*** RECORD SET ***
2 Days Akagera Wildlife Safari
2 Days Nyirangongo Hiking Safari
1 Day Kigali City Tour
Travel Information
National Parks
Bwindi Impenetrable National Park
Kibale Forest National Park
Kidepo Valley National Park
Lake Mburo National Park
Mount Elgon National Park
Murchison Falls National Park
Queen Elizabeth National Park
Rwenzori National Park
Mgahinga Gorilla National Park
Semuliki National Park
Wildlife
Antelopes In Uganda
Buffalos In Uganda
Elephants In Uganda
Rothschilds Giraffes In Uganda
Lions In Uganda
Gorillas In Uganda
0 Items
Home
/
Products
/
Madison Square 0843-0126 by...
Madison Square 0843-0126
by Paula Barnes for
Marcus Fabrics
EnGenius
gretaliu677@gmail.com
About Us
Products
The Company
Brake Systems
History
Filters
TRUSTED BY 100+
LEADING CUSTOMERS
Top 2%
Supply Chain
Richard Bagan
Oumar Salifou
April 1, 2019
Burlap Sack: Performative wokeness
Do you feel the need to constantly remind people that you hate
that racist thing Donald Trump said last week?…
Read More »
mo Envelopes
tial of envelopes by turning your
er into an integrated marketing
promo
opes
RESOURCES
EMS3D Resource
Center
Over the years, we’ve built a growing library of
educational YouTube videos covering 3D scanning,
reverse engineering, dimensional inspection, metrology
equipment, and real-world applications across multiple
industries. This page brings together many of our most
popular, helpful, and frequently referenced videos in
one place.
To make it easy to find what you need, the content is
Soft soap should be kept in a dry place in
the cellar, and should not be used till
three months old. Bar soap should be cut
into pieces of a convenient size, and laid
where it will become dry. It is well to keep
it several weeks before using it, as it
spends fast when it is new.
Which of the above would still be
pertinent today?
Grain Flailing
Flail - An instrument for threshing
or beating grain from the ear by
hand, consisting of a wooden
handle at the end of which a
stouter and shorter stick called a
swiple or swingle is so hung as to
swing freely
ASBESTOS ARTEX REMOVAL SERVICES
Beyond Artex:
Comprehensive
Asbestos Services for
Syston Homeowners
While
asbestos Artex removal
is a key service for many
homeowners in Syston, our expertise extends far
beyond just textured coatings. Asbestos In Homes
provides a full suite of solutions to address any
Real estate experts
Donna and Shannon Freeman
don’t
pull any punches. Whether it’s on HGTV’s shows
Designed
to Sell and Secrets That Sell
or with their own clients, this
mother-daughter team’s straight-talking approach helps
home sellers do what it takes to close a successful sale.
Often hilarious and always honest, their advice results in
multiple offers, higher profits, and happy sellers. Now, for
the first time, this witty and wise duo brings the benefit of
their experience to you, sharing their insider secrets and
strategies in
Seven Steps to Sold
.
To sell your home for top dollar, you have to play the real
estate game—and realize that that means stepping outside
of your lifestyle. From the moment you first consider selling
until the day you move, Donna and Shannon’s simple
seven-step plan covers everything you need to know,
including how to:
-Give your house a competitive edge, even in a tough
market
*** End of RECORD SET ***
--- PROBLEM REQUIREMENTS ---
Repeat the data in full, matching each line exactly.

--- EXPECTED ANSWER ---
2 Days Akagera Wildlife Safari
2 Days Nyirangongo Hiking Safari
1 Day Kigali City Tour
Travel Information
National Parks
Bwindi Impenetrable National Park
Kibale Forest National Park
Kidepo Valley National Park
Lake Mburo National Park
Mount Elgon National Park
Murchison Falls National Park
Queen Elizabeth National Park
Rwenzori National Park
Mgahinga Gorilla National Park
Semuliki National Park
Wildlife
Antelopes In Uganda
Buffalos In Uganda
Elephants In Uganda
Rothschilds Giraffes In Uganda
Lions In Uganda
Gorillas In Uganda
0 Items
Home
/
Products
/
Madison Square 0843-0126 by...
Madison Square 0843-0126
by Paula Barnes for
Marcus Fabrics
EnGenius
gretaliu677@gmail.com
About Us
Products
The Company
Brake Systems
History
Filters
TRUSTED BY 100+
LEADING CUSTOMERS
Top 2%
Supply Chain
Richard Bagan
Oumar Salifou
April 1, 2019
Burlap Sack: Performative wokeness
Do you feel the need to constantly remind people that you hate
that racist thing Donald Trump said last week?…
Read More »
mo Envelopes
tial of envelopes by turning your
er into an integrated marketing
promo
opes
RESOURCES
EMS3D Resource
Center
Over the years, we’ve built a growing library of
educational YouTube videos covering 3D scanning,
reverse engineering, dimensional inspection, metrology
equipment, and real-world applications across multiple
industries. This page brings together many of our most
popular, helpful, and frequently referenced videos in
one place.
To make it easy to find what you need, the content is
Soft soap should be kept in a dry place in
the cellar, and should not be used till
three months old. Bar soap should be cut
into pieces of a convenient size, and laid
where it will become dry. It is well to keep
it several weeks before using it, as it
spends fast when it is new.
Which of the above would still be
pertinent today?
Grain Flailing
Flail - An instrument for threshing
or beating grain from the ear by
hand, consisting of a wooden
handle at the end of which a
stouter and shorter stick called a
swiple or swingle is so hung as to
swing freely
ASBESTOS ARTEX REMOVAL SERVICES
Beyond Artex:
Comprehensive
Asbestos Services for
Syston Homeowners
While
asbestos Artex removal
is a key service for many
homeowners in Syston, our expertise extends far
beyond just textured coatings. Asbestos In Homes
provides a full suite of solutions to address any
Real estate experts
Donna and Shannon Freeman
don’t
pull any punches. Whether it’s on HGTV’s shows
Designed
to Sell and Secrets That Sell
or with their own clients, this
mother-daughter team’s straight-talking approach helps
home sellers do what it takes to close a successful sale.
Often hilarious and always honest, their advice results in
multiple offers, higher profits, and happy sellers. Now, for
the first time, this witty and wise duo brings the benefit of
their experience to you, sharing their insider secrets and
strategies in
Seven Steps to Sold
.
To sell your home for top dollar, you have to play the real
estate game—and realize that that means stepping outside
of your lifestyle. From the moment you first consider selling
until the day you move, Donna and Shannon’s simple
seven-step plan covers everything you need to know,
including how to:
-Give your house a competitive edge, even in a tough
market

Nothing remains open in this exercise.